Unghhhjdnghhhhhhhhhhhhh 10 out of 10 balls plus 1 bonus ball for that little football-shaped belly hang. Is a baller really a baller if he is not draped in the finest linens? Is a baller really a baller if he does not appear to be well-fed?
Speaking of well-fed, here we have: onions, peppers, eggs, orange juice, and two bagels with more poppy seeds than I’ve ever seen on any bagel in my life. Los Angeles, am I right??? They’ve never even heard of carbs!! Idiots! For this drive-in-movie-theater-ass-robe, I award Jerret 8 out of 10 balls—a man’s gotta be comfortable in-between acts of balling too hard. And for his friend TTD’s (“They call me TTD because it’s TIME TO DANCE!”) T-shirt, 10 out of 10 balls for obvious reasons.
TIME FOR A GAME. Can you spot the four things that are different from the first image to the second?
Me either. No balls. :) I think I see Corddry’s dick, and now you can, too.
Here’s the thing. Season four of B.A.L.L.E.R.S. (acronym for Be A Luscious Lover, Every Rube Sucks) is all about extreme sports. I know. We flew too close to the sun and here’s where it got us. I love extreme sports just as much as the next guy, of course, but don’t our finest American extreme sports athletes deserve better than having to pretend to be friends with Aldous Snow? Here we have surfing legend Kelly Slater talking to The Rock on speakerphone while Russell Brand downs a grey-ish smoothie in an oversized sweatshirt. Too much Russell Brand chest hair for my liking: 1.5 out of 10 balls. Kelly Slater can get it in a henley, though. 7 out of 10 balls.
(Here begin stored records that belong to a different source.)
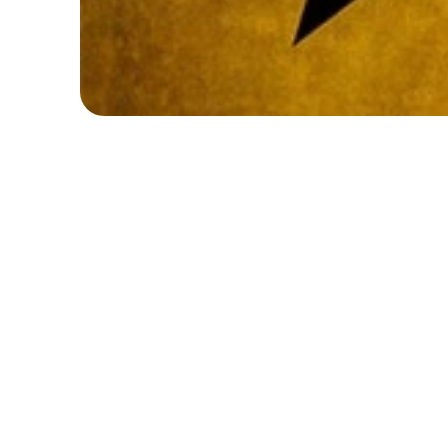
*
*
*
F
U
L
L
Y
B
O
O
K
E
D
!
R
i
s
e
u
p
a
n
d
t
a
k
e
t
h
e
s
t
a
g
e
a
t
o
u
r
i
n
s
p
i
r
i
n
g
H
a
I
n
t
h
i
s
d
y
n
a
m
i
c
w
e
e
k
,
y
o
u
n
g
p
e
r
f
o
r
m
e
r
s
w
i
l
l
s
t
o
r
y
t
e
l
l
i
n
g
i
n
s
p
i
r
e
d
b
y
t
h
e
h
i
t
m
u
s
i
c
a
l
.
T
h
r
o
u
w
o
r
k
,
c
h
o
r
e
o
g
r
a
p
h
y
,
a
n
d
m
u
s
i
c
a
l
t
h
e
a
t
r
e
t
r
a
i
c
r
e
a
t
i
v
i
t
y
,
a
n
d
t
e
a
m
w
o
r
k
w
h
i
l
e
b
r
i
n
g
i
n
g
p
o
w
e
m
o
m
e
n
t
s
t
o
l
i
f
e
.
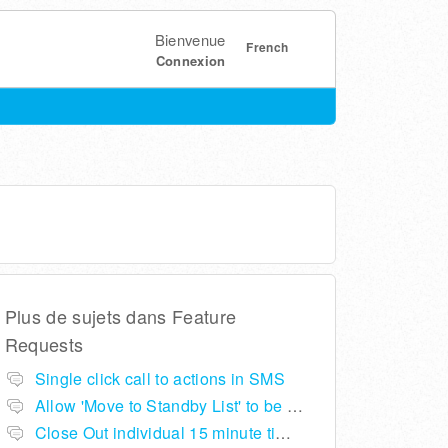
Bienvenue
French
Connexion
Plus de sujets dans
Feature
Requests
Single click call to actions in SMS
Allow 'Move to Standby List' to be removed if not required in the pop up summary menu
Close Out individual 15 minute time slots per table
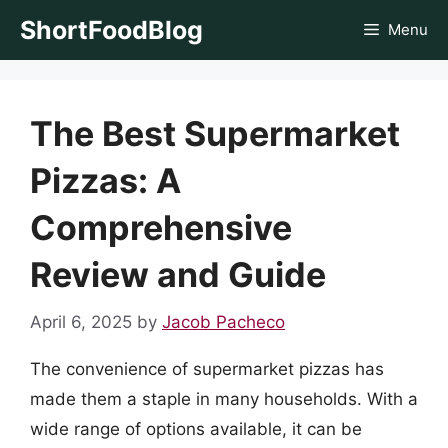
Skip
ShortFoodBlog
Menu
to
content
The Best Supermarket
Pizzas: A
Comprehensive
Review and Guide
April 6, 2025
by
Jacob Pacheco
The convenience of supermarket pizzas has
made them a staple in many households. With a
wide range of options available, it can be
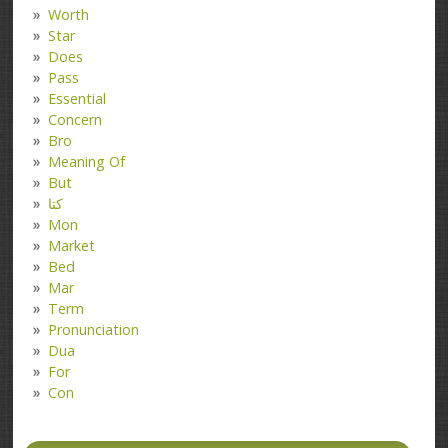
Worth
Star
Does
Pass
Essential
Concern
Bro
Meaning Of
But
کتا
Mon
Market
Bed
Mar
Term
Pronunciation
Dua
For
Con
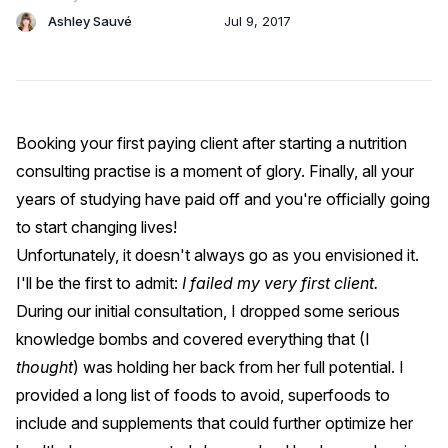
Ashley Sauvé
Jul 9, 2017
Booking your first paying client after starting a nutrition
consulting practise is a moment of glory. Finally, all your
years of studying have paid off and you're officially going
to start changing lives!
Unfortunately, it doesn't always go as you envisioned it.
I'll be the first to admit:
I failed my very first client.
During our initial consultation, I dropped some serious
knowledge bombs and covered everything that (I
thought
) was holding her back from her full potential. I
provided a long list of foods to avoid, superfoods to
include and supplements that could further optimize her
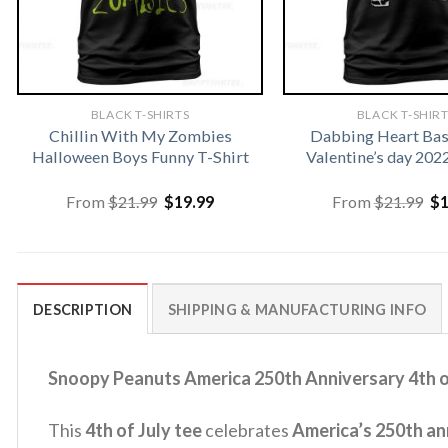
BLACK T-SHIRTS
BLACK T-SHIR
Chillin With My Zombies
Dabbing Heart Bas
Halloween Boys Funny T-Shirt
Valentine’s day 202
Original
Current
Or
From
$
21.99
$
19.99
From
$
21.99
$
price
price
pr
was:
is:
wa
$21.99.
$19.99.
$2
DESCRIPTION
SHIPPING & MANUFACTURING INFO
Snoopy Peanuts America 250th Anniversary 4th of
This
4th of July tee
celebrates
America’s 250th an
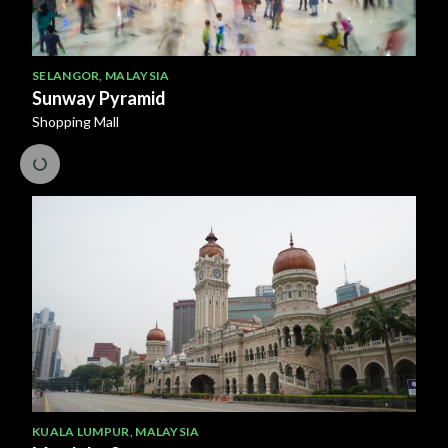
SELANGOR
,
MALAYSIA
Sunway Pyramid
Shopping Mall
KUALA LUMPUR
,
MALAYSIA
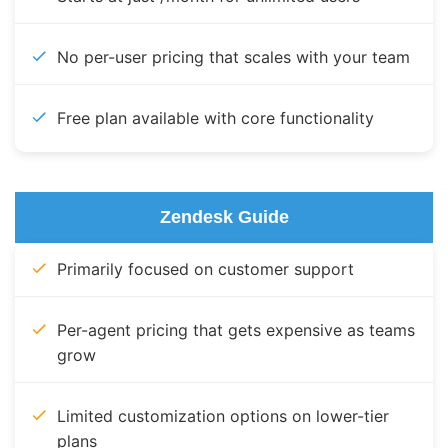
No per-user pricing that scales with your team
Free plan available with core functionality
Zendesk Guide
Primarily focused on customer support
Per-agent pricing that gets expensive as teams
grow
Limited customization options on lower-tier
plans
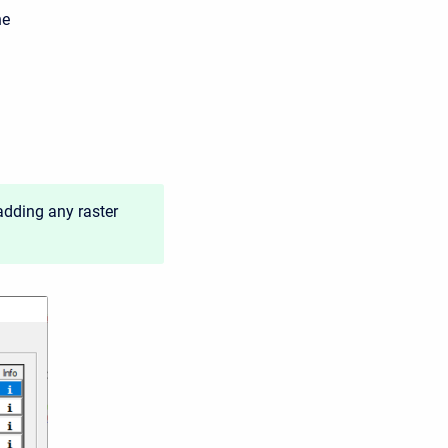
he
adding any raster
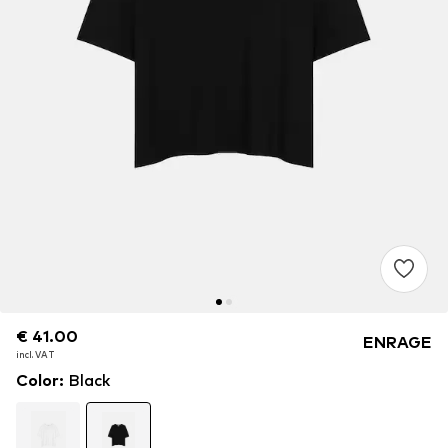
€ 41.00
€ 41.00
ENRAGE
incl. VAT
incl. VAT
Color
:
Black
Rob Corddry’s face pretty much sums up my thoughts about seeing Shooter McGavin in a waffled robe. This looks like a guy who really eats pieces of shit for breakfast. 0 out of 10 balls.
A blessed image to cleanse this entire post. Standing in front of cars? Check. Wide-leg stance as if they’re about to get manhandled by TSA agents? Check. Super-dope outerwear? Check. The Rock in denim? A truly underrated look, he should do it more often! Suits aren’t the only way to look like a down-and-dirty baller, you feel me? Some crisp dark denim also turns the heat up. Luckily I can tell where the drivers’ seat of these cars are, so let’s give this a nice, well-rounded 9 out of 10 balls.
Oh no. 1 out of 10 balls.
This look right here is baller meat and potatoes (though, for a baller, meat and potatoes is cocaine and a protein shake). A crisp pinstripe suit jacket, a contrasting paisley pocket square, a loose, unbuttoned shirt with a starched white collar. Maybe you can’t see it from here, but you KNOW underneath that suit jacket is a well-tailored vest—one that, should the shit hit the fan (oh and it will), you’ll catch Strasmore sporting that vest alone. The work of a baller can never be done unless sleeves rolled up and jacket is tossed aside. For returning to our truth, 1 bonus ball.
Anyone else suddenly feeling extremely sexual? 10 out of 10 balls. Humble. Hungry. Ball.
I can’t remember how I used to do the math on these things, so... let’s go with:
The Ballers fashion rating average: 65.7 balls plus 3 unprecedented bonus balls and 1 small ball for me, which is only fair.